Der „Grünkünstler“ Andreas Pytlik seziert mit Hilfe der Malerei unterschiedliche Wahrnehmungsweisen von Wiese. In radikaler Reduktion zersetzt er die Landschaft bis hin zu einzelnen Farbinformationen. Erstmals in dieser Ausstellung wird auch ein Video von ihm zu sehen sein, in dem er sich mit dem Mähen in seiner transzendentalen Funktion für die Wiese auseinandersetzt.

In Kontrast zum dominierenden Grün in Pytliks Werken tritt das Grau des Raum-Zeichners Christoph Lammers. Seine filigranen Zeichnungen einer wachsenden Pflanzenwelt erstrecken sich über den ganzen Raum und laden die Besucher ein, sich darin zu verwickeln und zu verweilen.

Bettina Gorn fokussiert in ihren Foto- und Videoarbeiten den Menschen in seiner Interaktion mit der Wiese und ihren natürlichen Ressourcen wie Blüten, Gräser oder Erde.

Innerhalb der Ausstellung kann Wiese jedoch nicht nur unterschiedlich gesehen, sondern auch gehört werden. Mit einer speziell entwickelten Tontechnik hat der Klangkünstler Andreas Usenbenz den ganz eigenen Sound der Wiese eingefangen, der die Besucher während ihres Rundgangs durch die Ausstellung begleitet.

In ihrem Zusammenspiel erinnern die künstlerischen Bearbeitungen des Themas an den Facettenreichtum von Wiese und mahnen zugleich deren Vergänglichkeit und die aktuelle Bedrohung dieses einzigartigen Ökosystems, dessen Artenvielfalt durch Bebauung und eine industrialisierte Landwirtschaft vom Menschen rigoros zerstört wird.

Begleitend zur Ausstellung bietet die Galerie ein kulturelles Rahmenprogramm.
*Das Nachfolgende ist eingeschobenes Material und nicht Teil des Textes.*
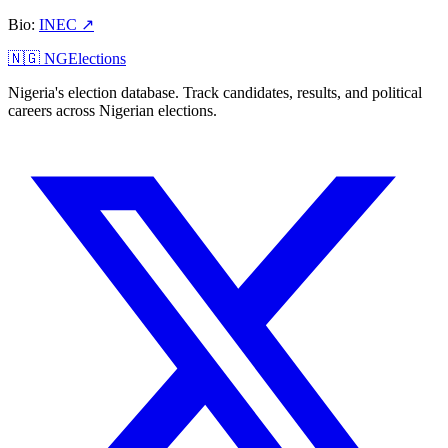
Bio
:
INEC
↗
🇳🇬 NGElections
Nigeria's election database. Track candidates, results, and political
careers across Nigerian elections.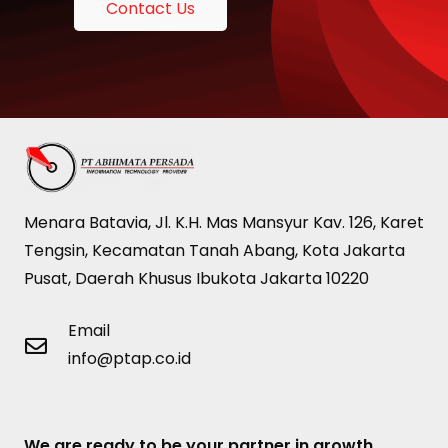
Contact Us
Menara Batavia, Jl. K.H. Mas Mansyur Kav. 126, Karet
Tengsin, Kecamatan Tanah Abang, Kota Jakarta
Pusat, Daerah Khusus Ibukota Jakarta 10220
Email
info@ptap.co.id
We are ready to be your partner in growth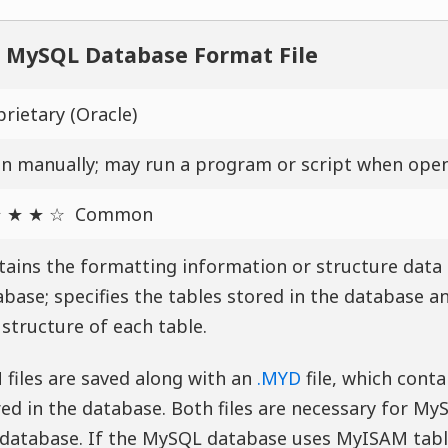
MySQL Database Format File
rietary (Oracle)
n manually; may run a program or script when ope
 ★ ★ ☆
Common
tains the formatting information or structure data
base; specifies the tables stored in the database an
structure of each table.
 files are saved along with an
.MYD
file, which conta
ed in the database. Both files are necessary for My
 database. If the MySQL database uses MyISAM tabl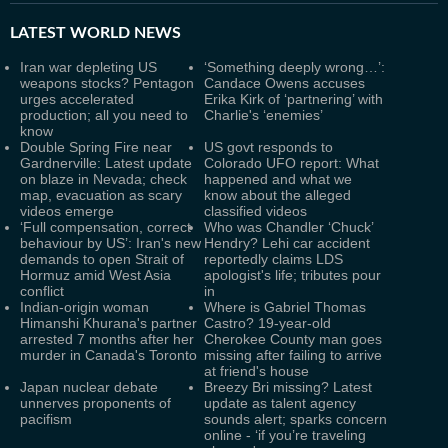
LATEST
WORLD NEWS
Iran war depleting US
‘Something deeply wrong…’:
weapons stocks? Pentagon
Candace Owens accuses
urges accelerated
Erika Kirk of ‘partnering’ with
production; all you need to
Charlie's ‘enemies’
know
Double Spring Fire near
US govt responds to
Gardnerville: Latest update
Colorado UFO report: What
on blaze in Nevada; check
happened and what we
map, evacuation as scary
know about the alleged
videos emerge
classified videos
‘Full compensation, correct
Who was Chandler ‘Chuck’
behaviour by US’: Iran's new
Hendry? Lehi car accident
demands to open Strait of
reportedly claims LDS
Hormuz amid West Asia
apologist's life; tributes pour
conflict
in
Indian-origin woman
Where is Gabriel Thomas
Himanshi Khurana's partner
Castro? 19-year-old
arrested 7 months after her
Cherokee County man goes
murder in Canada's Toronto
missing after failing to arrive
at friend's house
Japan nuclear debate
Breezy Bri missing? Latest
unnerves proponents of
update as talent agency
pacifism
sounds alert; sparks concern
online - ‘if you’re traveling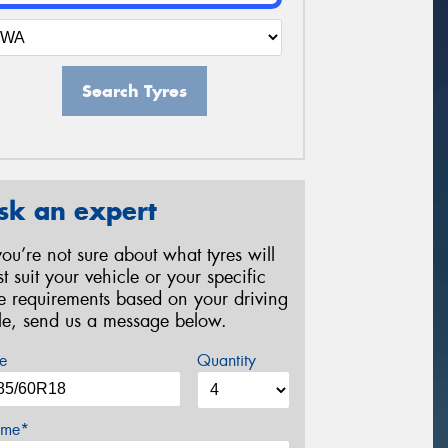
Search Tyres
sk an expert
 you’re not sure about what tyres will
st suit your vehicle or your specific
re requirements based on your driving
yle, send us a message below.
e
Quantity
me*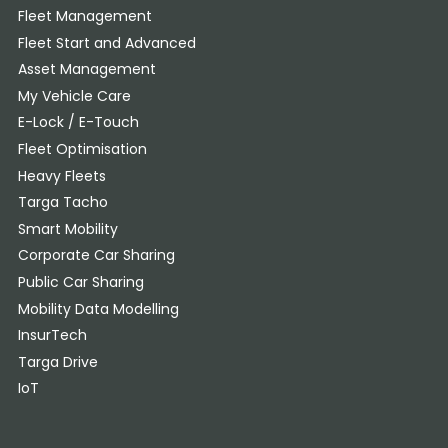
Fleet Management
Fleet Start and Advanced
Asset Management
My Vehicle Care
E-Lock / E-Touch
Fleet Optimisation
Heavy Fleets
Targa Tacho
Smart Mobility
Corporate Car Sharing
Public Car Sharing
Mobility Data Modelling
InsurTech
Targa Drive
IoT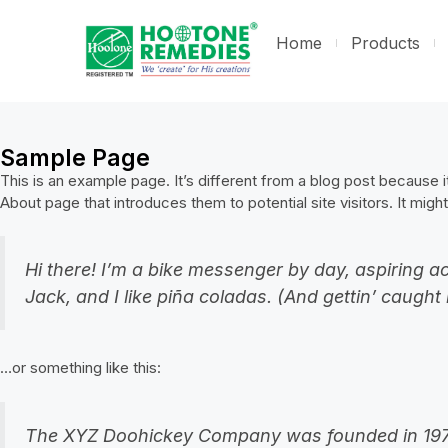
Home
Products
Sample Page
This is an example page. It’s different from a blog post because it
About page that introduces them to potential site visitors. It might
Hi there! I’m a bike messenger by day, aspiring ac
Jack, and I like piña coladas. (And gettin’ caught i
…or something like this:
The XYZ Doohickey Company was founded in 1971, 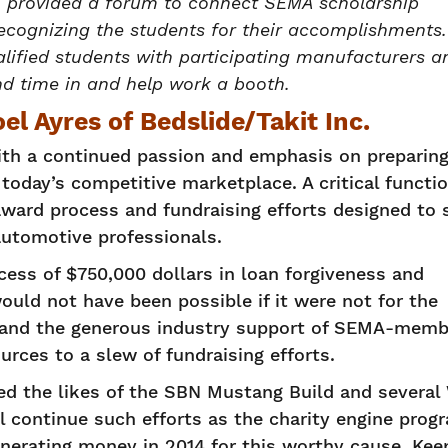
h provided a forum to connect SEMA scholarship
 recognizing the students for their accomplishments.
lified students with participating manufacturers a
nd time in and help work a booth.
l Ayres of Bedslide/Takit Inc.
th a continued passion and emphasis on preparing
today’s competitive marketplace. A critical functi
ward process and fundraising efforts designed to 
automotive professionals.
cess of $750,000 dollars in loan forgiveness and
ould not have been possible if it were not for the
e and the generous industry support of SEMA-memb
rces to a slew of fundraising efforts.
lded the likes of the SBN Mustang Build and severa
l continue such efforts as the charity engine prog
enerating money in 2014 for this worthy cause. Kee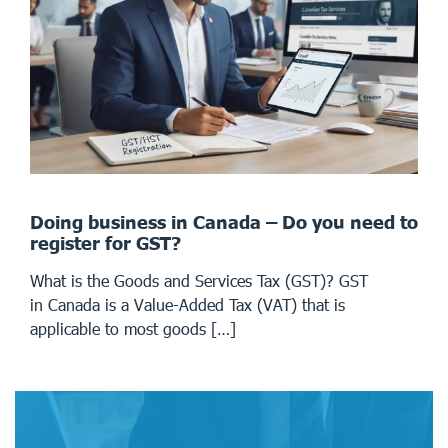
Doing business in Canada – Do you need to
register for GST?
What is the Goods and Services Tax (GST)? GST
in Canada is a Value-Added Tax (VAT) that is
applicable to most goods […]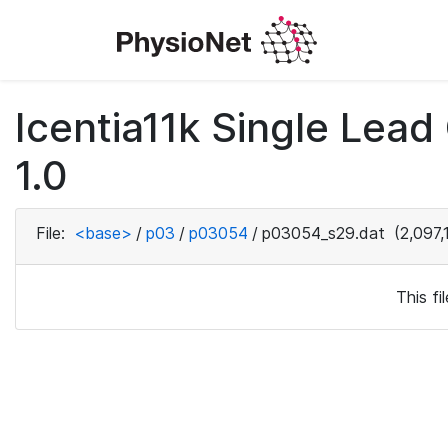
Icentia11k Single Lea
1.0
File:
<base>
/
p03
/
p03054
/
p03054_s29.dat
(2,097,
This f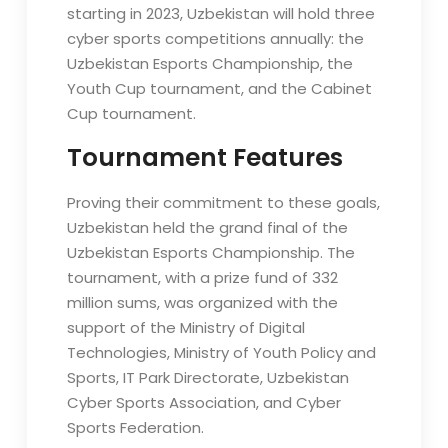
starting in 2023, Uzbekistan will hold three
cyber sports competitions annually: the
Uzbekistan Esports Championship, the
Youth Cup tournament, and the Cabinet
Cup tournament.
Tournament Features
Proving their commitment to these goals,
Uzbekistan held the grand final of the
Uzbekistan Esports Championship. The
tournament, with a prize fund of 332
million sums, was organized with the
support of the Ministry of Digital
Technologies, Ministry of Youth Policy and
Sports, IT Park Directorate, Uzbekistan
Cyber Sports Association, and Cyber
Sports Federation.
Am Donnerstag, 22. Februar, um 19 Uhr ist ein „Grün-Konzert für Bohne und Wiese“ und ein „Licht-Gang für Bohne und Wiese“ mit dem Ensemble „RQ3“. Am Sonntag, 4. März, um 15 Uhr ist eine Künstlerführung mit Andreas Pytlik. Öffnungszeiten sind Dienstag bis Freitag, 10 bis 17 Uhr, Samstag und Sonntag, 13 bis 17 Uhr. Faschingsdienstag ist geschlossen.